The budget contains fewer than 10, mostly technical instances of the word “fossil”, and no reference to the small modular nuclear reactor program that has been lobbying heavily for federal support.
Cutting Emissions While Bankrolling Polluters
Reaction from the climate community mostly acknowledged the good news in the budget, but pointed to the much bigger, more transformative commitments the climate crisis demands.
“Some investments made by Budget 2021 are extremely helpful— particularly investments in clean transportation, energy-efficient homes, resilient agriculture, and Canada’s first green bonds,” said Teika Newton, CAN-Rac’s membership and domestic policy manager. “Some investments made by Budget 2021 are extremely worrisome—investments in carbon capture and storage risk perpetuating our dangerous addiction to fossil fuels, and some of the forestry investments perpetuate a transactional relationship with nature that treats it like a commodity we can trade. Yet the big takeaway is this: we are in a time of changing norms, and Budget 2021 does not present a vision for climate-safe, transformational change.”
“The budget is a great step forward despite the fact that it comes at a moment where the country needs the courage to take a giant leap forward to recover from the impact of COVID-19,” Galvez said. “Despite progress towards more ambitious emissions reductions by 2030, our contribution still falls short of our fair share.”

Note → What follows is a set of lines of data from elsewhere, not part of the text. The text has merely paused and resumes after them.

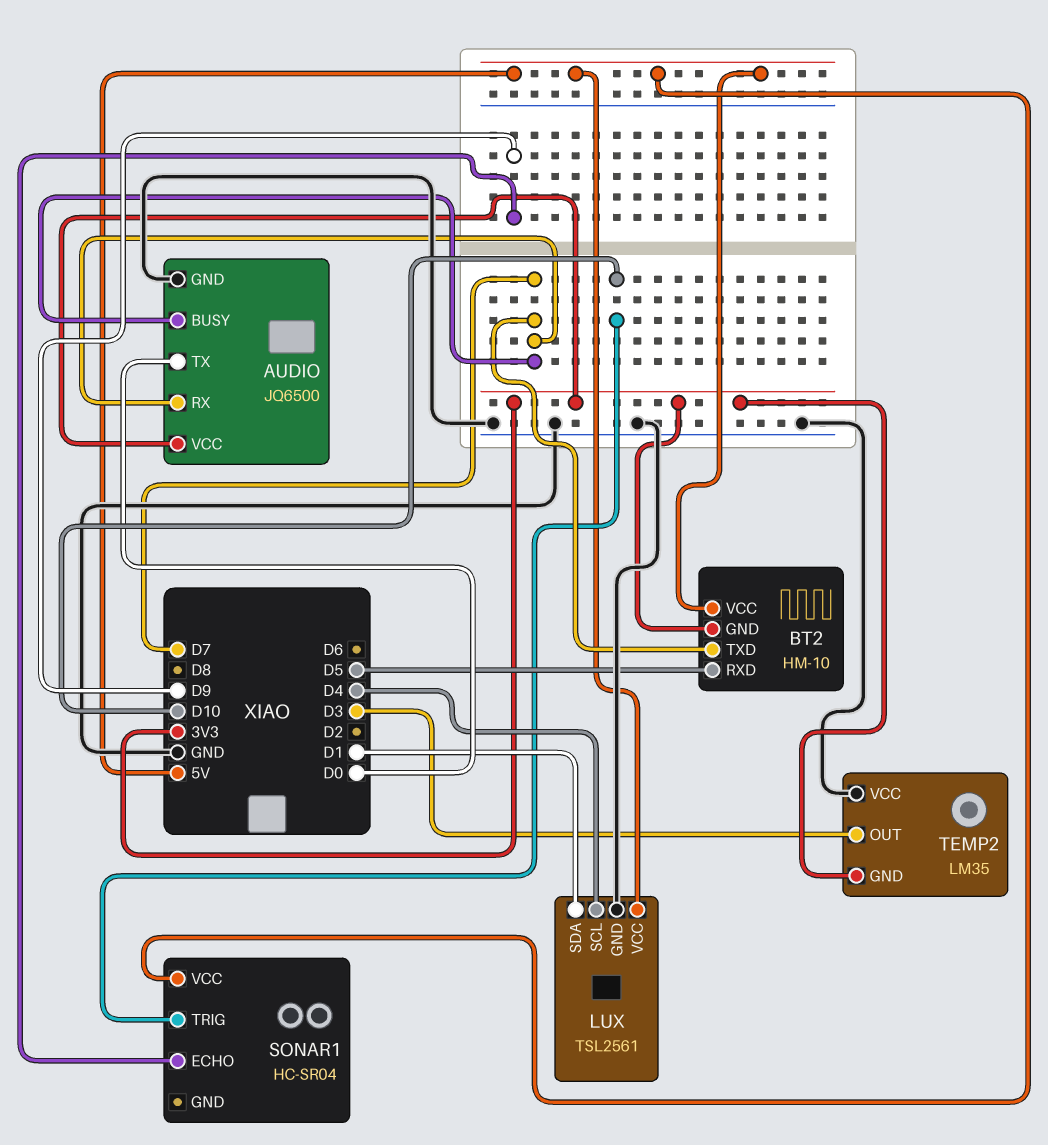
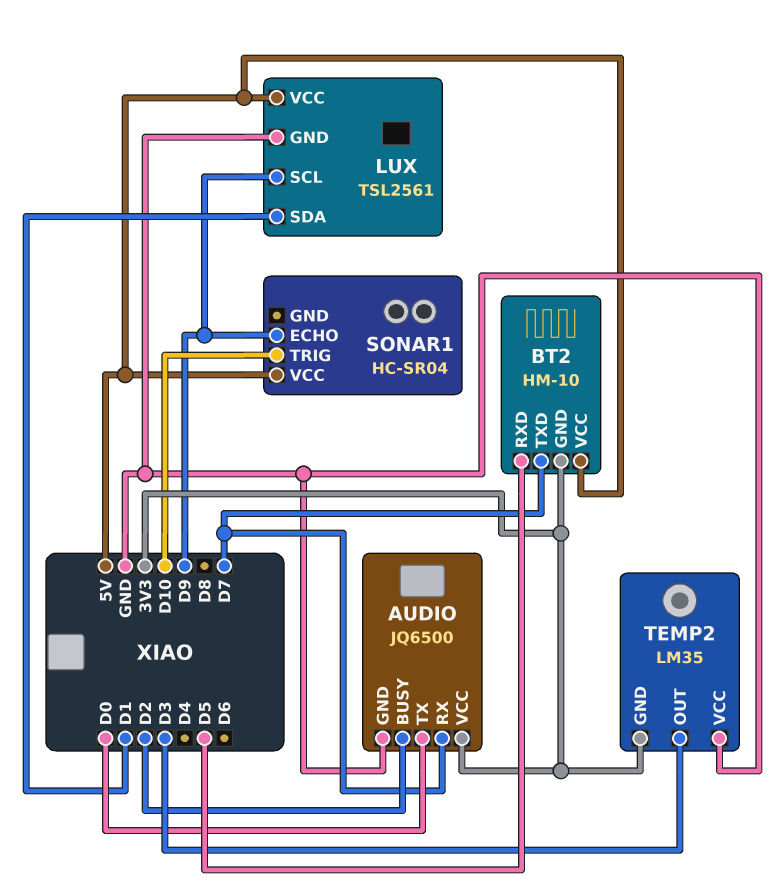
AUDIO pin BUSY: D7 -> D2
LUX pin SCL: D4 -> D9

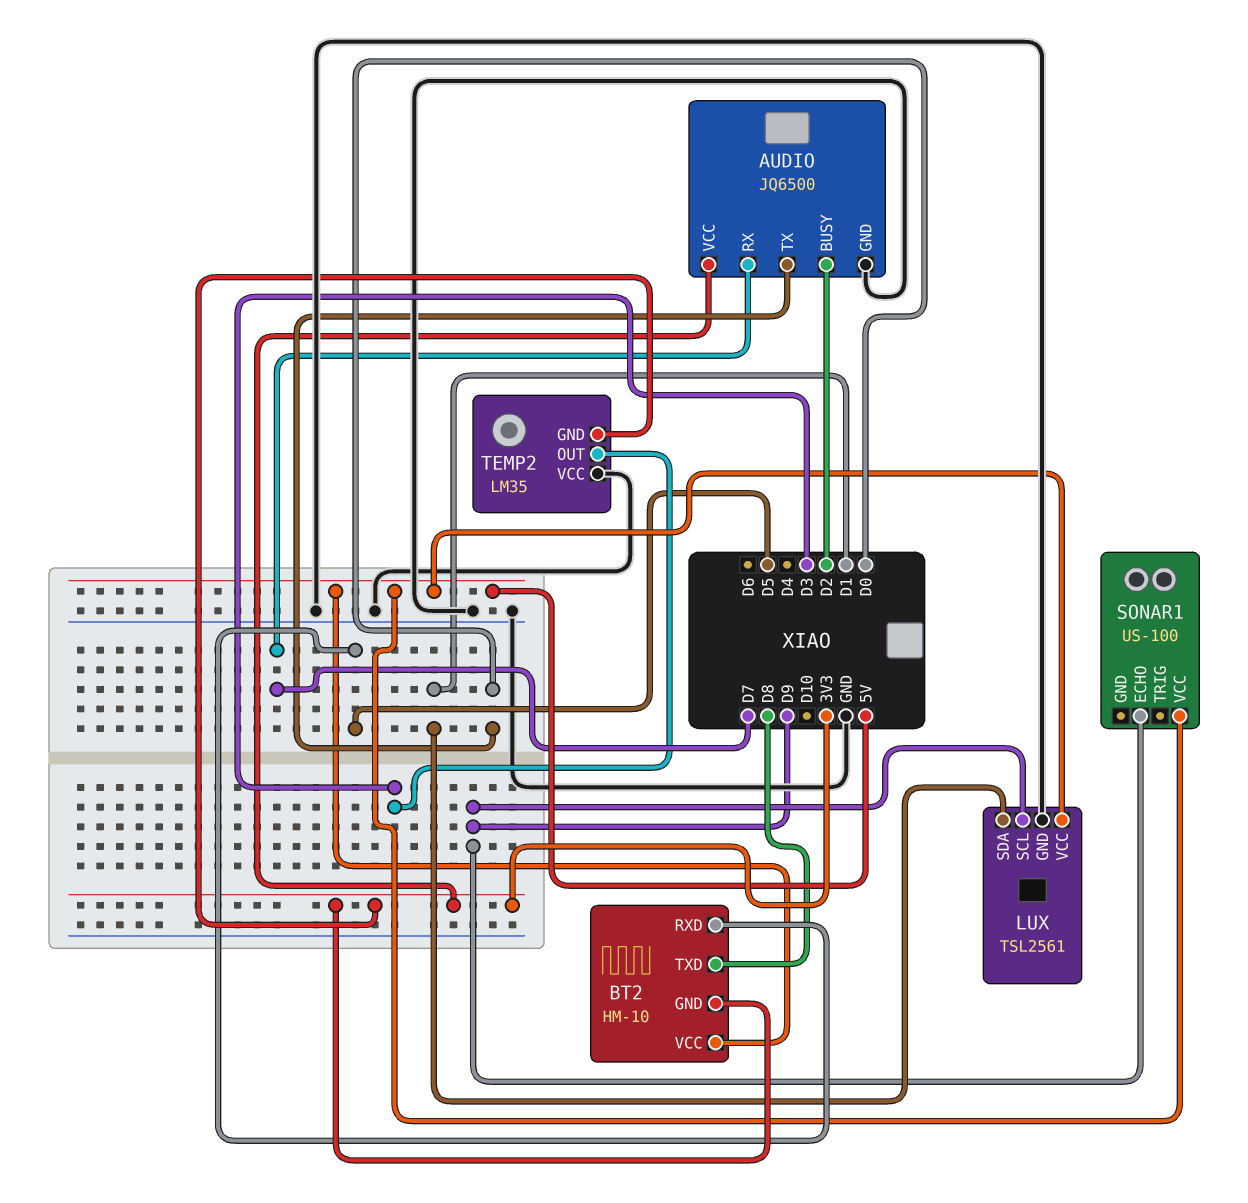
BT2 pin TXD: D7 -> D8
SONAR1: HC-SR04 -> US-100
SONAR1 pin TRIG: D10 -> none

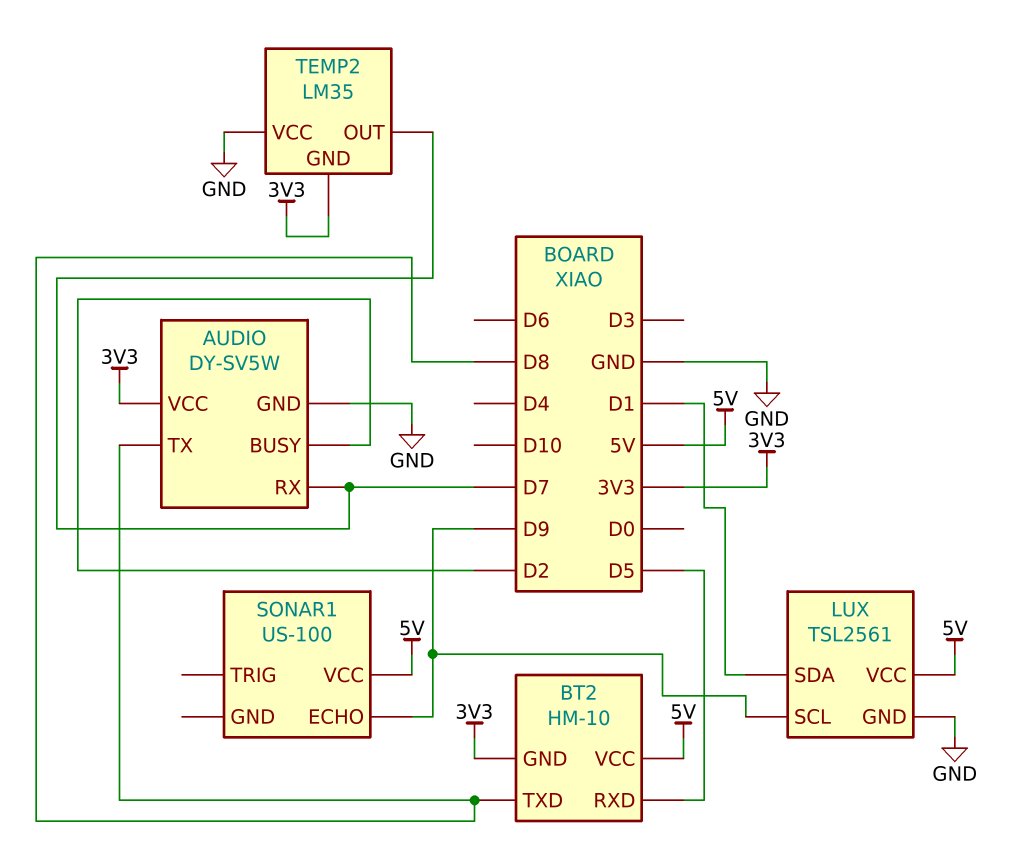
AUDIO: JQ6500 -> DY-SV5W
AUDIO pin TX: D0 -> D8
TEMP2 pin OUT: D3 -> D7

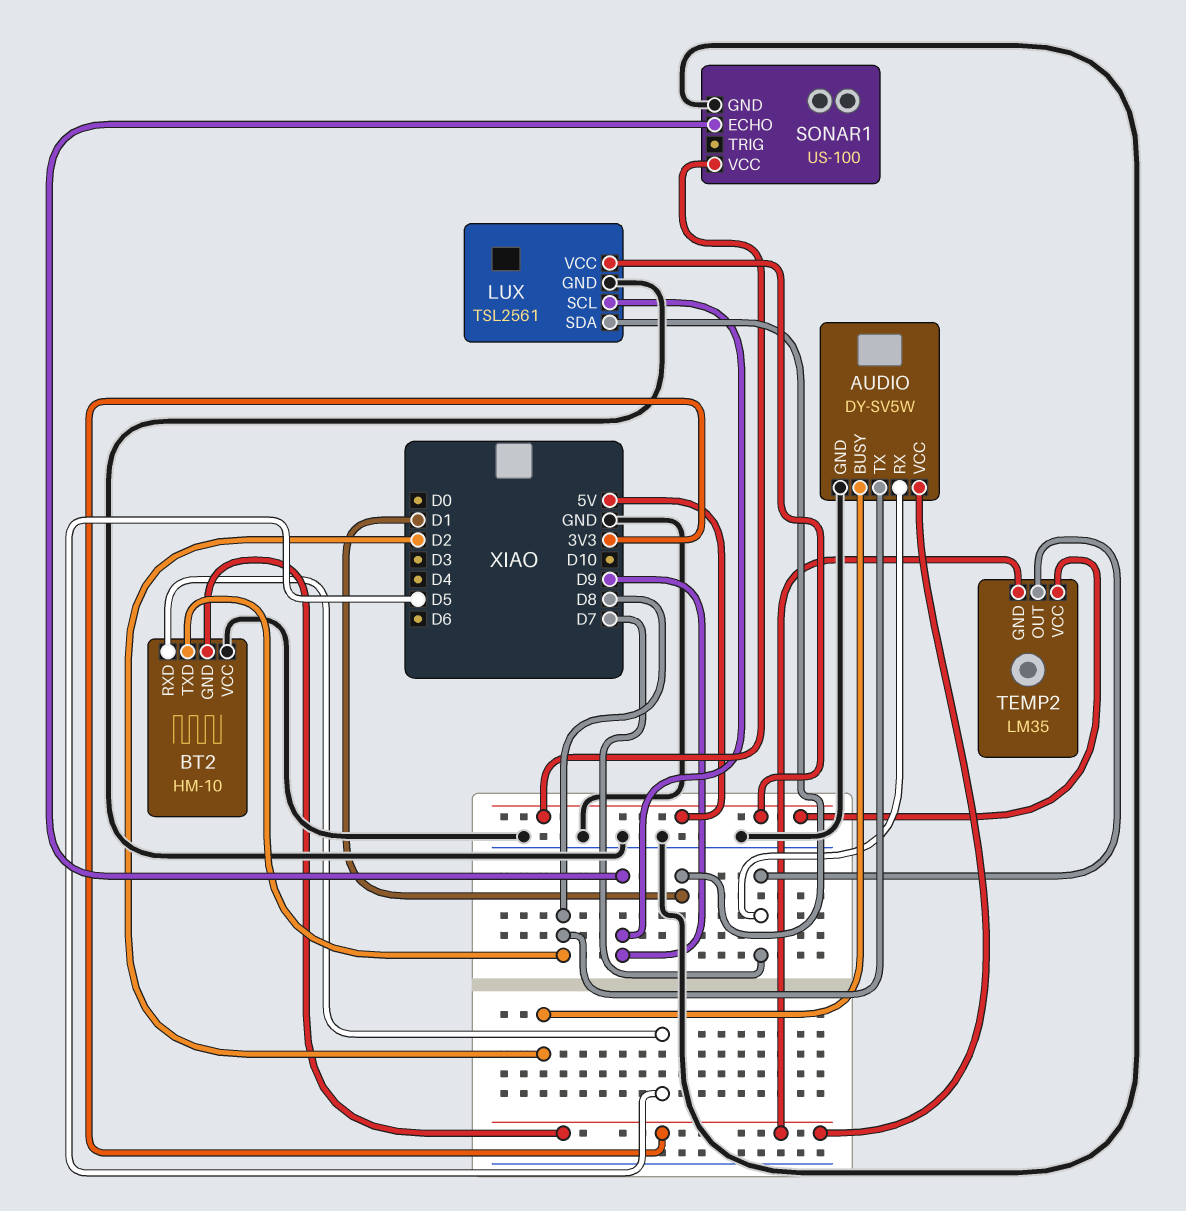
BT2 pin VCC: 5V -> GND
SONAR1 pin GND: none -> GND
TEMP2 pin VCC: GND -> 5V

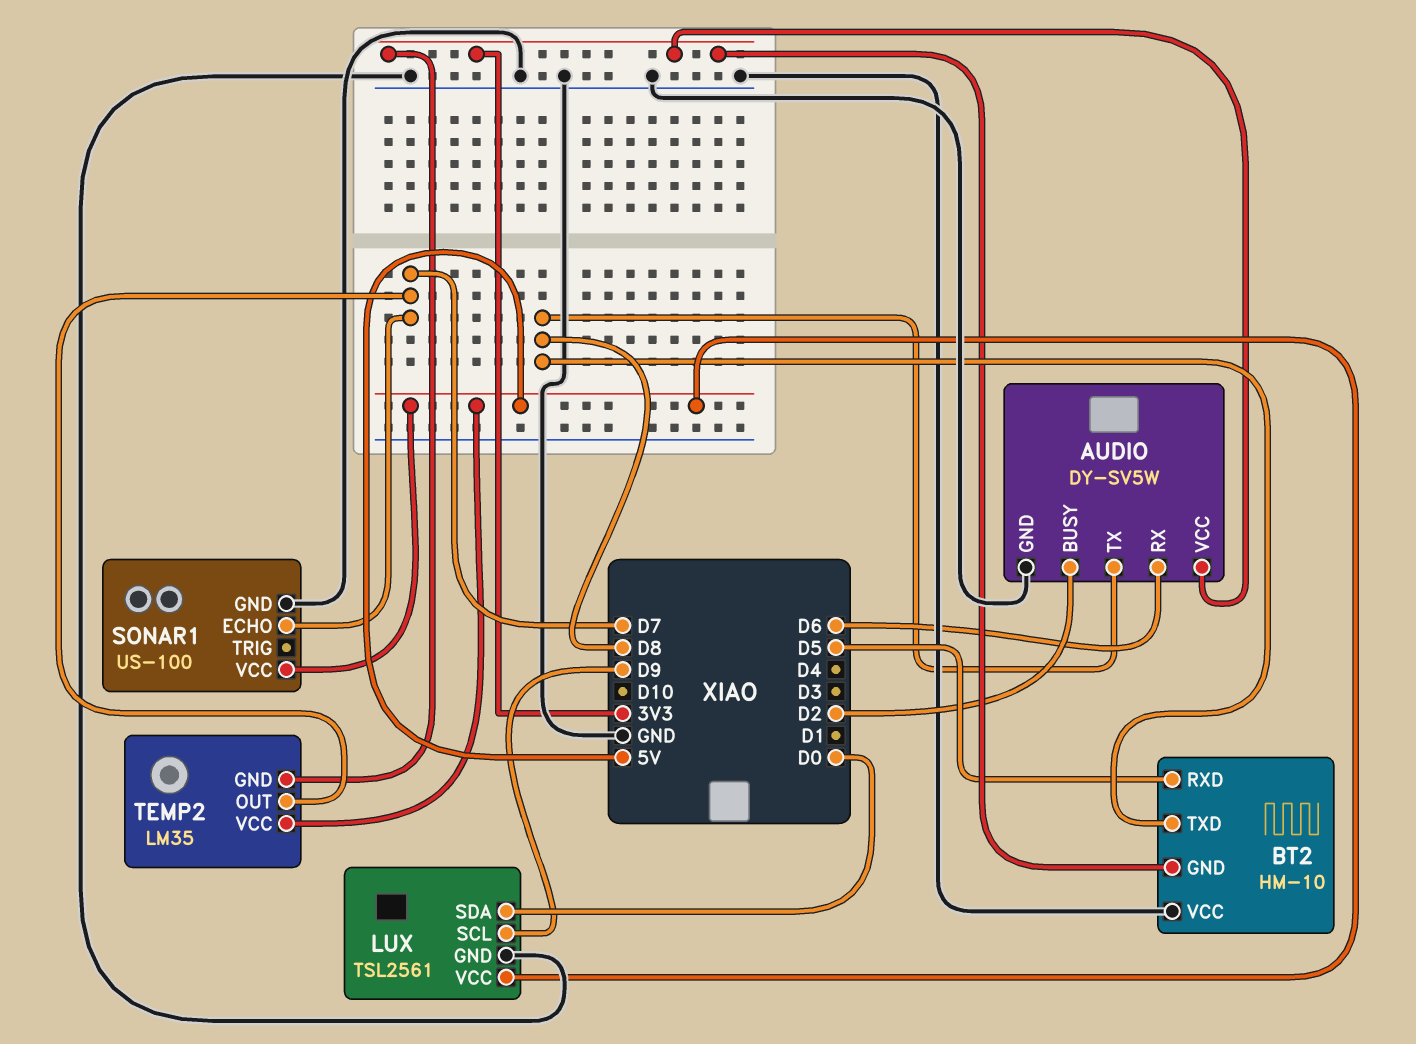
AUDIO pin RX: D7 -> D6
LUX pin SDA: D1 -> D0
SONAR1 pin ECHO: D9 -> D7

The federal plan “contains unprecedented investments to tackle climate change and environmental priorities,” said Julia Levin, climate and energy program manager at Environmental Defence Canada. “However, hiding in the details of this budget are some concerning elements, including a new commitment of more than $6 billion in financial support and new tax breaks for high-emitting sectors, including oil and gas. Without robust conditions, this money may go to support technologies, including carbon capture and fossil fuel-derived hydrogen, that will delay a transition away from fossil fuels and lock us into decades of increased carbon pollution.”
The budget shows the Trudeau government “investing in programs to cut emissions in one breath, and announcing new financial support and tax breaks for some of the worst climate polluters in the next,” said Sven Biggs, Canadian oil and gas director at Stand.earth. “While we are glad to see an increase in the ambition of Canada’s emissions reduction target, it is still far too low. Canada needs to match the commitments of other leading industrialized countries to reduce emissions globally, and that means increasing Canada’s emissions reduction goal to 60% below 2005 levels by 2030.”
“Canadians demanded a green and just recovery,” said Greenpeace Canada Senior Energy Strategist Keith Stewart. “Trudeau has responded with funds for Indigenous communities, child care, and climate action, but fails to tackle our fossil fuel addiction and deepening inequality. To build a better normal, we must build back fossil-free.”
Karri Munn-Venn, senior policy analyst at Citizens for Public Justice, acknowledged new federal dollars for early learning, child care, and expanded employment insurance and emergency benefits, all consistent with the principles for a just recovery that 150 Canadian non-profits and campaign groups adopted last year. “Still,” she wrote, “Budget 2021 makes it clear that the federal government has yet to grasp the severity and urgency of the global climate crisis or the devastating ramifications of inadequate action.”
“This budget does not reflect that we are in a climate emergency,” said ClimateFast Co-Chair Lyn Adamson, citing an energy retrofit investment equal to just 10% of what would be needed to hit the country’s 2030 carbon reduction target. “Right now, climate is a side show, not central as it needs to be for civilization to continue,” with the result that “we are abandoning our children and grandchildren with inadequate action.”